- Born: Rodney Michael Harvey July 31, 1967 Philadelphia, Pennsylvania, U.S.
- Died: April 11, 1998 (aged 30) Los Angeles, California, U.S.
- Resting place: Saints Peter and Paul Cemetery
- Occupations: Actor; singer; dancer; model;
- Years active: 1985–1996

= Rodney Harvey =

American actor (1967–1998)

Rodney Michael Harvey (July 31, 1967 - April 11, 1998) was an American actor, model, singer and dancer.

==Career==
Born in Philadelphia, Pennsylvania, to Eddie and Lois Harvey. Harvey was "discovered" by director Paul Morrissey in 1984. Morrissey cast Harvey in two of his films Mixed Blood (1984) and Spike of Bensonhurst (1988). Harvey attended South Philadelphia High School through the 11th grade, but dropped out to pursue a movie career. After signing with an agent, Harvey moved to Los Angeles where he continued acting and also began modelling. He appeared in a layout for Life magazine featuring Madonna photographed by Bruce Webber and worked for Calvin Klein.

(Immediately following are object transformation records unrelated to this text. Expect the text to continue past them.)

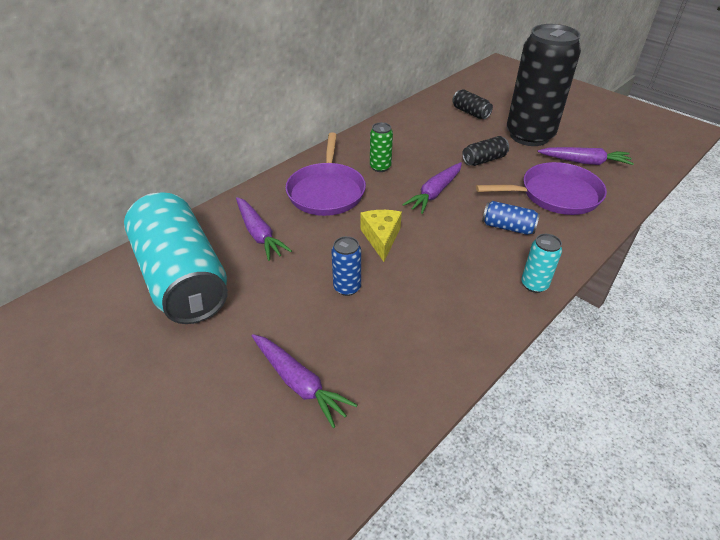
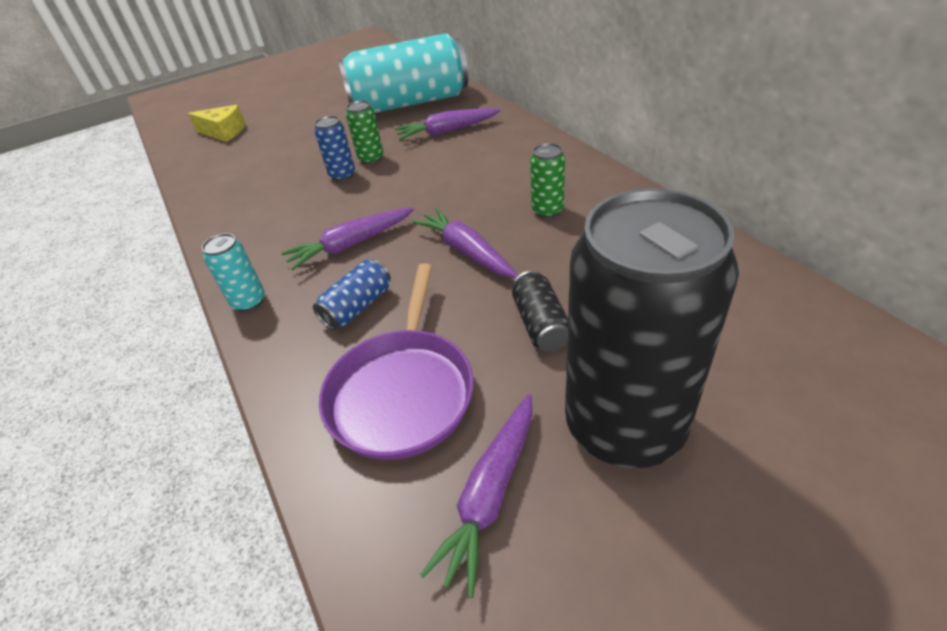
camera: 110 degrees right, 0 degrees up
(299, 383) = (265, 152): purple carrot -> purple carrot (351, 245)
(313, 275) = (371, 158): none -> green can
(326, 191) = (504, 168): purple pan -> none
(381, 238) = (399, 199): yellow cheese -> yellow cheese (224, 132)
(470, 112) = (740, 348): black can -> none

In 1990, he landed the role of Sodapop Curtis in the Fox series The Outsiders. After the series ended after one season, Harvey guest starred on Twin Peaks, followed by a role in the Gus Van Sant film My Own Private Idaho. Harvey also appeared in the 1988 film Salsa alongside Draco Rosa. He made his last onscreen appearance in 1996 with a role in the drama God's Lonely Man.

==Death==
During the making of My Own Private Idaho, Harvey began using heroin. After several stints in jail and attempts to get clean, he died of a heroin and cocaine overdose on April 11, 1998, at the Hotel Barbizon in Los Angeles.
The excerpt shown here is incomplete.